Provided data ->
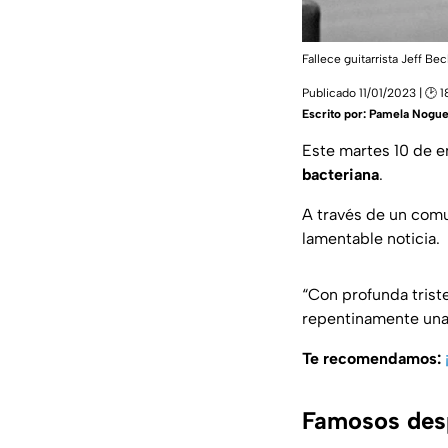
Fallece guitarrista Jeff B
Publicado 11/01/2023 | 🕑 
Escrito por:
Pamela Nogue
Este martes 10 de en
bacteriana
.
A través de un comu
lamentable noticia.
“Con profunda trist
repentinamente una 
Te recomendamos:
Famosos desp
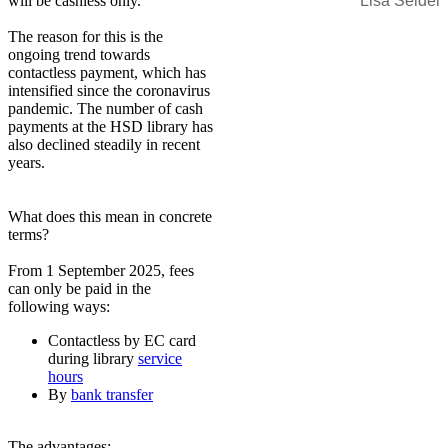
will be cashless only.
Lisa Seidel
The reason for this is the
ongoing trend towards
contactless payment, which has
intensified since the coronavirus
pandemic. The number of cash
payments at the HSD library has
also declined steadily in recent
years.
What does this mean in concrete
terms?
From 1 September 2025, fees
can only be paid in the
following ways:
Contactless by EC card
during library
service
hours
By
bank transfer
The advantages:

---

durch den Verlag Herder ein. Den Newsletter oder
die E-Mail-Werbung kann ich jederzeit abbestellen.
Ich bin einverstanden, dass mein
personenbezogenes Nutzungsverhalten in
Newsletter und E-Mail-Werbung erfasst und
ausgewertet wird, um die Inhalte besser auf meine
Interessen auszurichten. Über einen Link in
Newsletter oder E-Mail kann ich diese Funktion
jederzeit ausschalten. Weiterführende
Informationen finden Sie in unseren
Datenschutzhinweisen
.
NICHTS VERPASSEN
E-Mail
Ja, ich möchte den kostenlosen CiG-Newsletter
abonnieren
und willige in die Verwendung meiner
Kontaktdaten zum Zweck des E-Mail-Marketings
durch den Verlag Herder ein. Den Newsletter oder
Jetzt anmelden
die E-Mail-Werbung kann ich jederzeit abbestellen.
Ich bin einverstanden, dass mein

What you should do -> Write out exactly the lines above between the line with "will be cashless only." and the line with "From 1 September 2025, fees", inclusive, and nothing beyond them.

Output ->
will be cashless only.
Lisa Seidel
The reason for this is the
ongoing trend towards
contactless payment, which has
intensified since the coronavirus
pandemic. The number of cash
payments at the HSD library has
also declined steadily in recent
years.
What does this mean in concrete
terms?
From 1 September 2025, fees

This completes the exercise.